__What the task requires__:
Skipping any pictures, give all of the records below again exactly.
Segment Start: Data excerpts
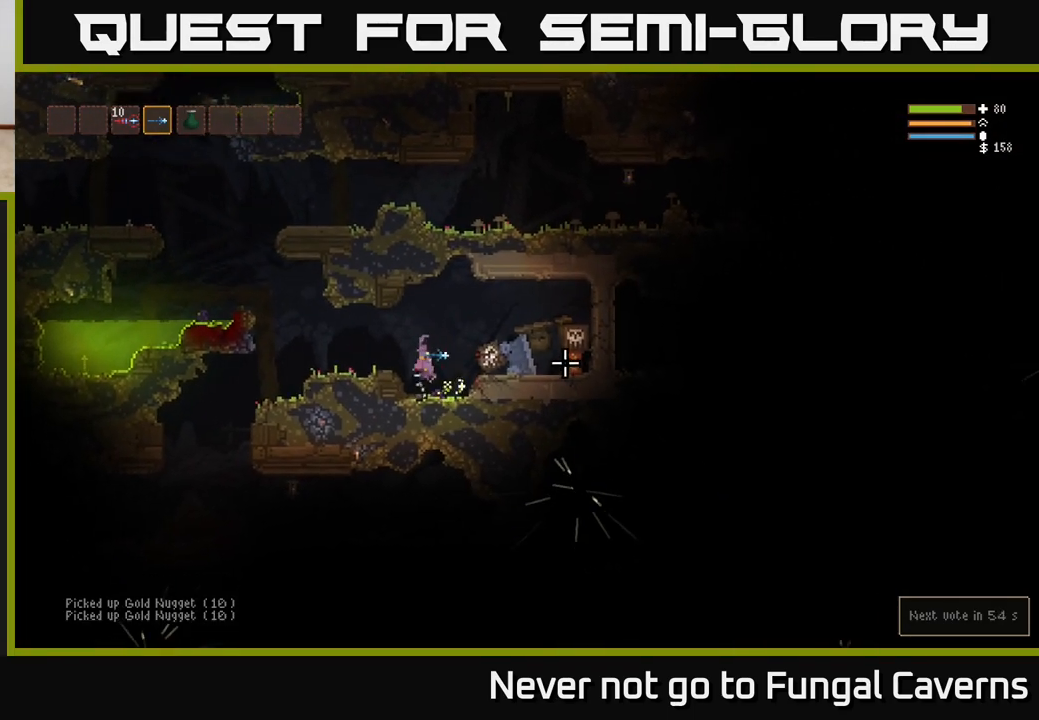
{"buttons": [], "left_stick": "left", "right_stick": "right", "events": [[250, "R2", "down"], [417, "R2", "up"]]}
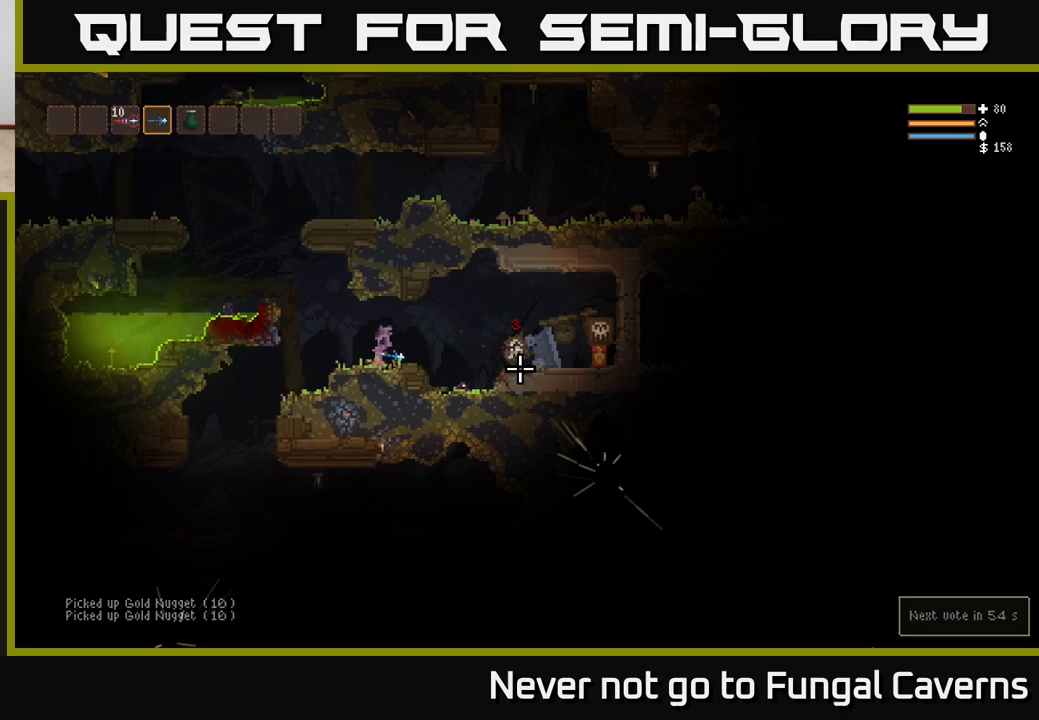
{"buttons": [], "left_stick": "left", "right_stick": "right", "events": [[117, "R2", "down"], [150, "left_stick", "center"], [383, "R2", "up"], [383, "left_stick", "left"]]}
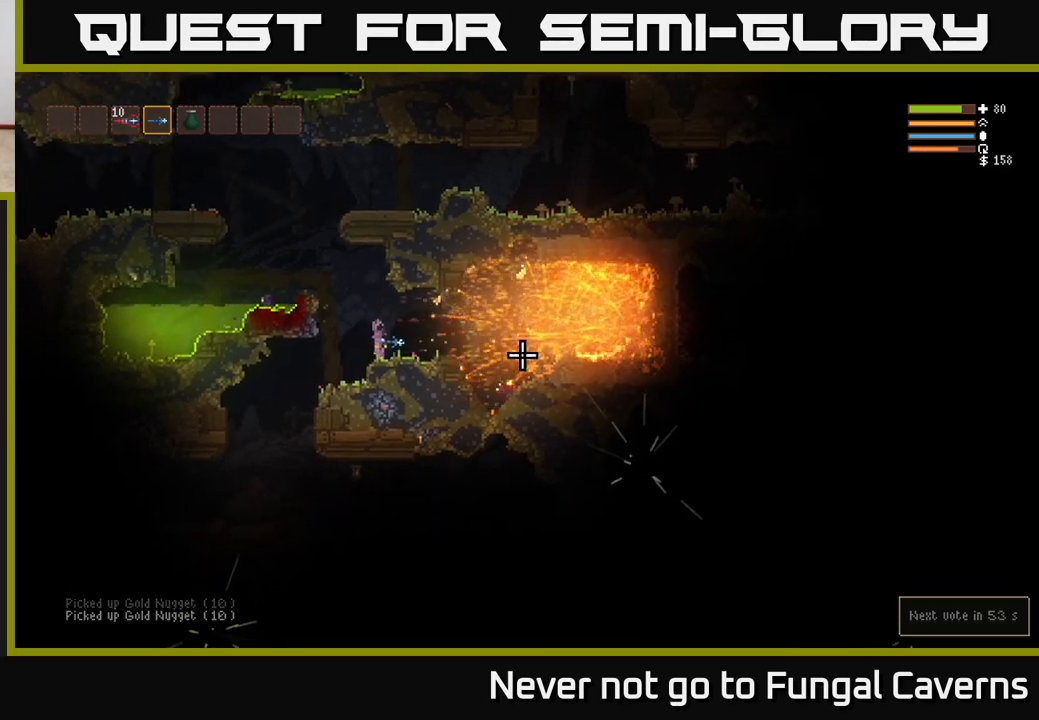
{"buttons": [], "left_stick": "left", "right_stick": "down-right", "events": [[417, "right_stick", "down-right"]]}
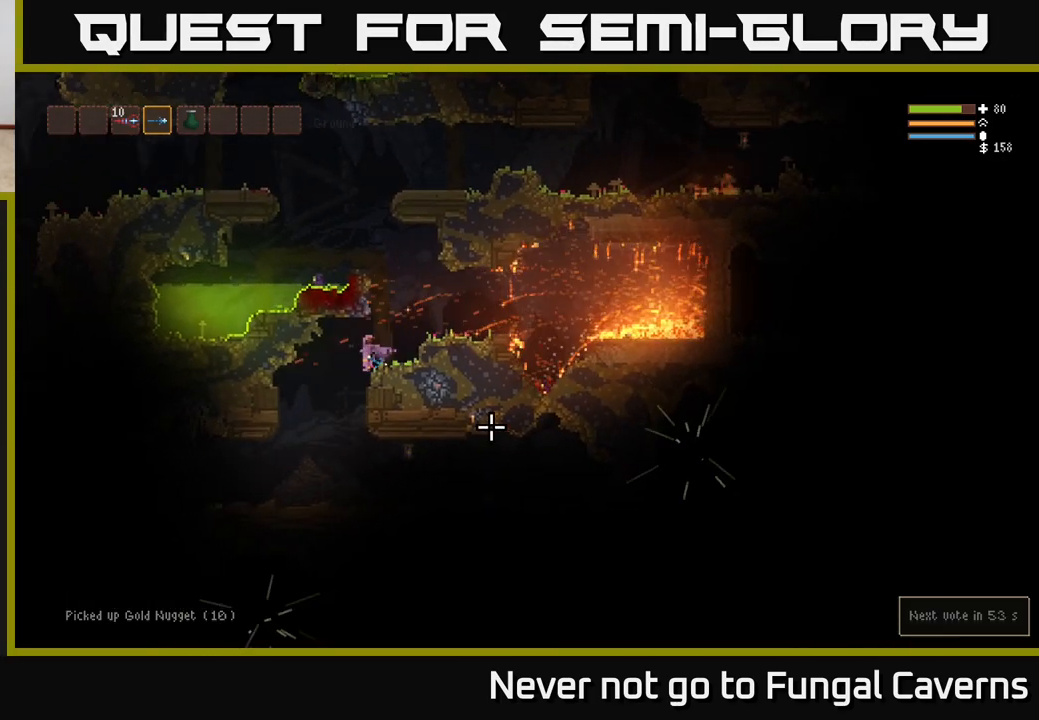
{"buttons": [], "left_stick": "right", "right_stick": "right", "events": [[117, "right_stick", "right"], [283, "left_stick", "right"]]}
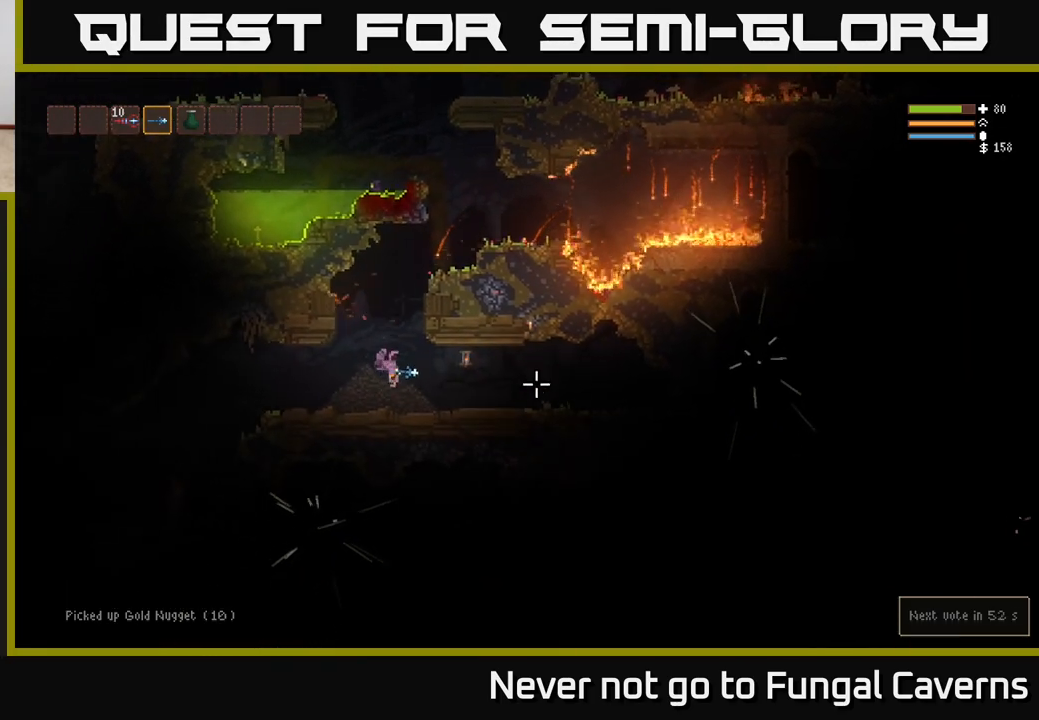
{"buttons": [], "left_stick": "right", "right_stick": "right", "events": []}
Segment End: Data excerpts
__The completed task__:
{"buttons": [], "left_stick": "left", "right_stick": "right", "events": [[250, "R2", "down"], [417, "R2", "up"]]}
{"buttons": [], "left_stick": "left", "right_stick": "right", "events": [[117, "R2", "down"], [150, "left_stick", "center"], [383, "R2", "up"], [383, "left_stick", "left"]]}
{"buttons": [], "left_stick": "left", "right_stick": "down-right", "events": [[417, "right_stick", "down-right"]]}
{"buttons": [], "left_stick": "right", "right_stick": "right", "events": [[117, "right_stick", "right"], [283, "left_stick", "right"]]}
{"buttons": [], "left_stick": "right", "right_stick": "right", "events": []}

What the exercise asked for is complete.